Marcus: Obama faces long climb to re-election
Thursday, October 13, 2011
The Everest-size electoral challenge facing President Obama is encapsulated in a single question in the latest Washington Post/Bloomberg poll: Would the economy be better or worse if a Republican were elected president in 2012? There are three interesting aspects to the answers: the overall result, the divided state of Democratic voters, and the even more skeptical attitude of independents.
On the basic question, nearly half of those polled (45 percent) believe the economy would be the same no matter whether a Republican or Democrat is in the White House. This conclusion is not unreasonable. A president’s ability to bring about short-term improvements in the economy is limited, even if he could wave a magic executive wand and see his program instantly enacted. In the current, gridlocked environment, presidential power is even more constrained. The paradox for voters is that at the same time nearly half don’t believe a president will make a difference, the economy is at the top of their list of concerns. One possibility is that voters will base their choice on other issues or stick with their party allegiance, if they have one. Another, which seems at least as likely, is that they will decide that Obama has had his chance and that someone else deserves a try.
Which leads to the second aspect of the answers: the division, even among Democrats, about whether the economy would be worse if Obama were to lose. Almost half (48 percent) said it would be worse, but the number who believed it would be the same was nearly equal (44 percent). The split among Republicans was far sharper: 63 percent thought the economy would be better if a Republican were elected president while only 29 percent believed it would be the same. This striking difference both reflects and explains the enthusiasm gap between Democratic and Republican voters this election. The voters of one party — Republicans — think the outcome matters much more than do voters on the other side. This does not bode well for Democratic turnout.
Independents are crucial
The key to the election, of course, will be independent voters, about one-third of the electorate. In the Post/Bloomberg poll, independents were markedly more skeptical about whether a different president would make a difference for the economy. A clear majority (55 percent) said the economy would be the same with a Republican president. The rest were closely split, with 17 percent thinking a Democratic president would be better for the economy and 19 percent saying a Republican would be preferable. The fundamental challenge for Obama is to convince these swing voters that his re-election would make a difference — or at least that the other candidate would be worse.
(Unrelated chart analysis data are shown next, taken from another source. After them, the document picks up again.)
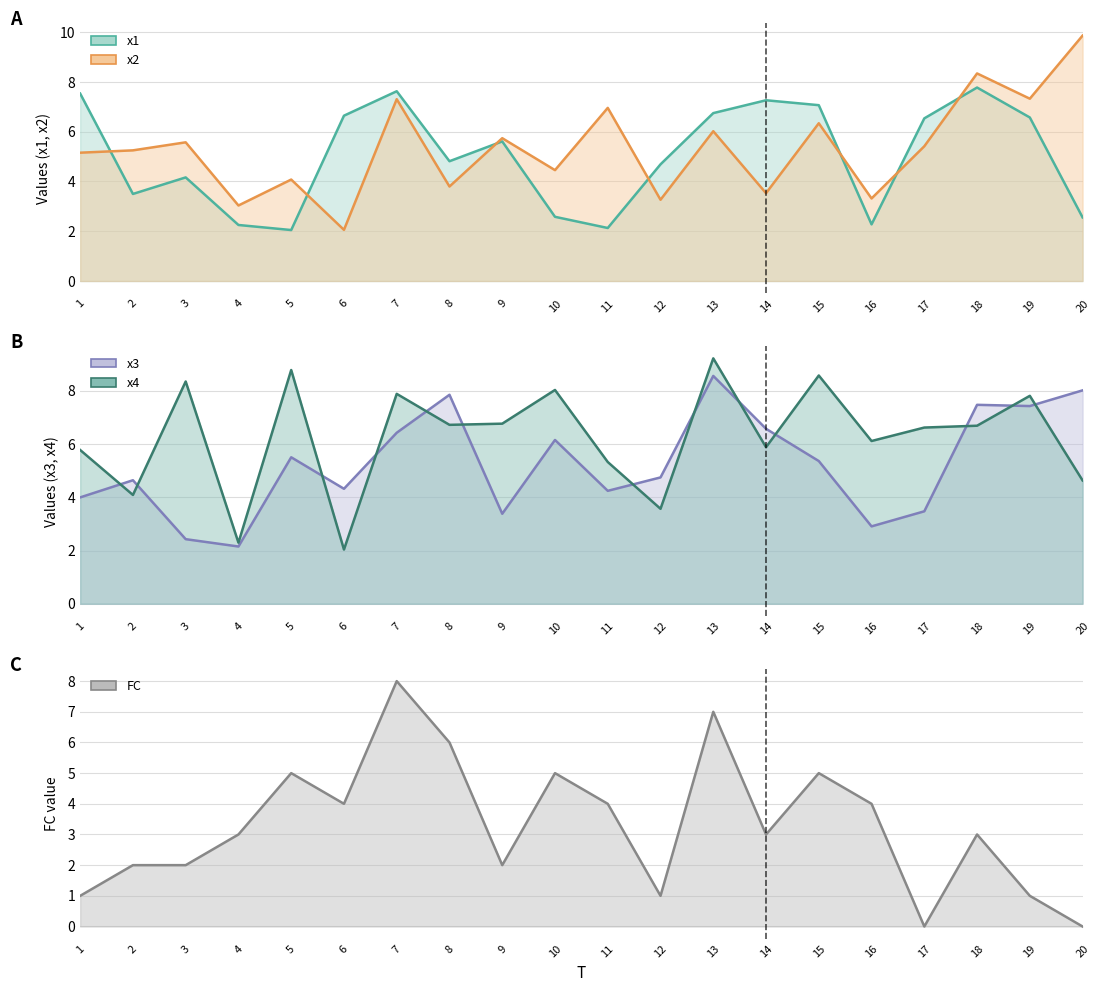

Count the number of categories in the chart.

20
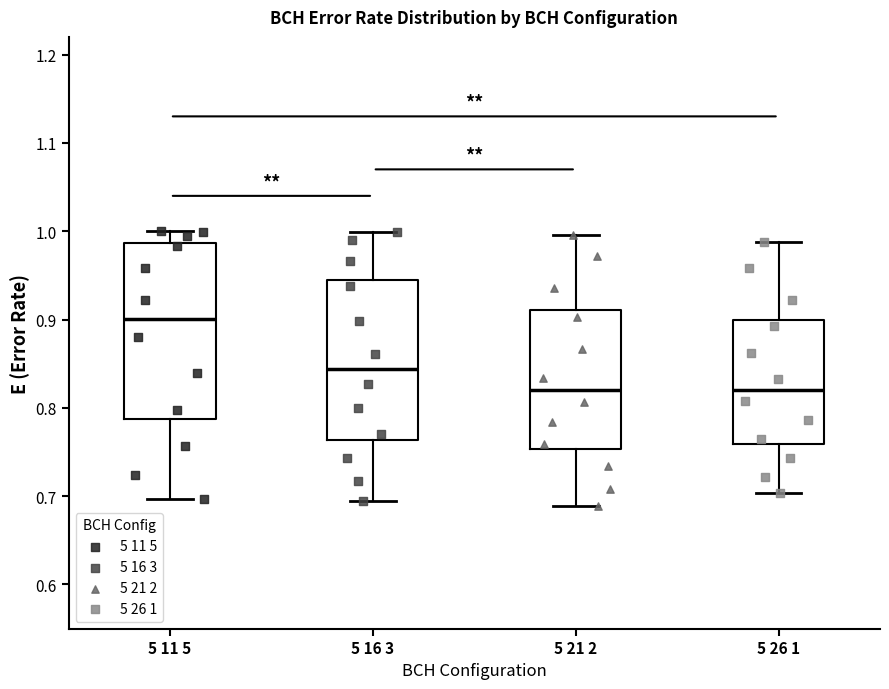

Comparing the boxes themselves (not the whiskers), which one is the tallest?

5 11 5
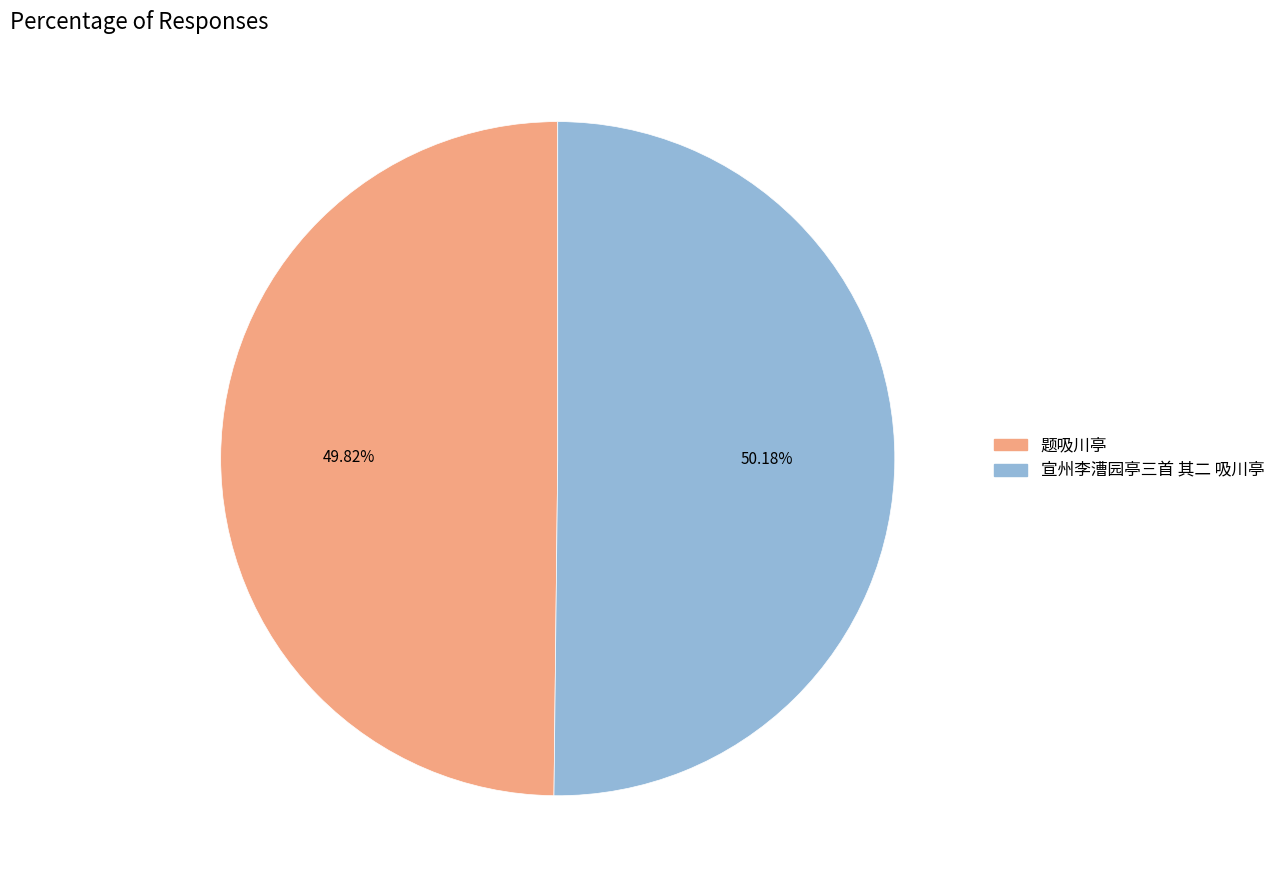

Combined, do 题吸川亭 and 宣州李漕园亭三首 其二 吸川亭 account for over 50%?

Yes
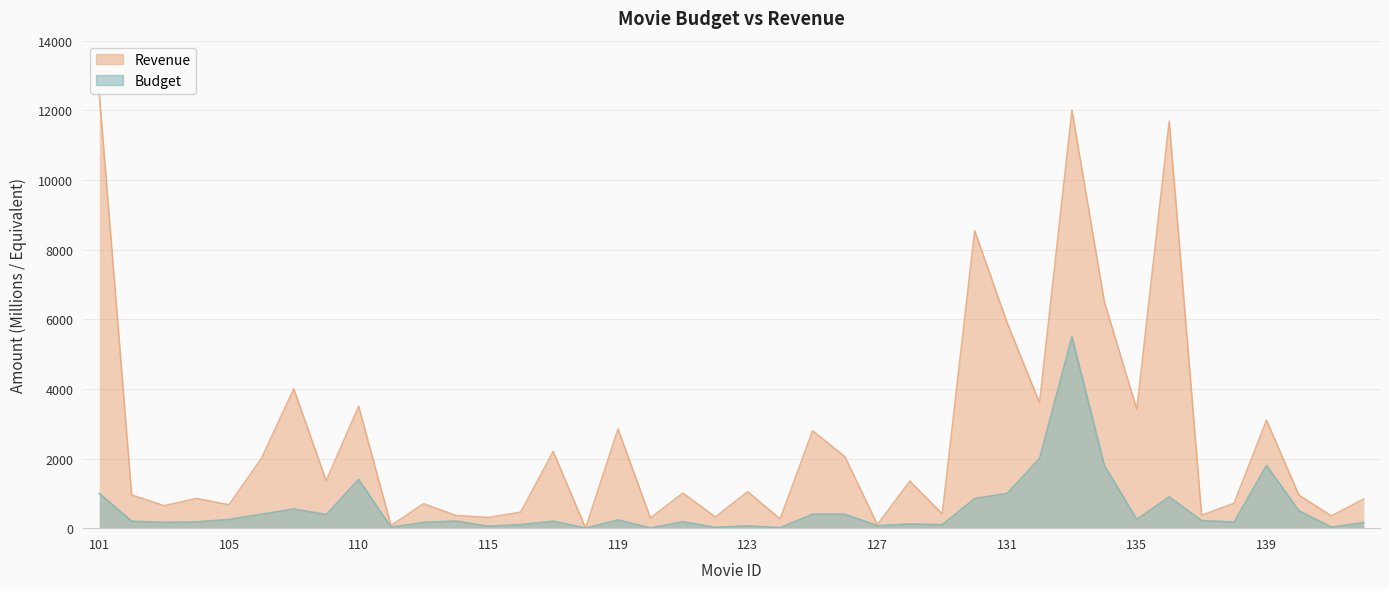

True or false: budget and revenue intersect in this chart.

False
He faces an uphill battle. In 2008, independent voters favored Obama over John McCain by a margin of 52 percent to 44 percent. Now, according to a new poll by the Pew Research Center for the People and the Press, independents favor former Massachusetts Gov. Mitt Romney by 13 points, 54 percent to 41 percent. The Obama campaign argues that it can turn this situation around — indeed, that it is already doing so. In a memo released by the campaign Tuesday, adviser David Axelrod cited polling showing increased support for the president’s jobs package: “Trust in creating jobs has gone from a tie in early September to a 15 percent advantage for the president. And among independents, Republicans have gone from a 5 percent advantage to a 13 percent disadvantage.”
I have no doubt that voters are despondent about the economy and fed up with their politicians. Even those who supported Obama in 2008 were disappointed in his performance; some who did not vote for him expressed sympathy with his plight. But they reserved their greatest exasperation for Congress, which, as one New Hampshire woman put it, is “playing a game of dodgeball.” Obama may want to run, Truman-like, against Congress. But he also told voters three years ago that he was the one to stop the dodgeball. Having failed, however predictably, he must now convince voters that he deserves more time and that his solutions are better. That may be true — but, as the poll suggests, it will also be a hard sell.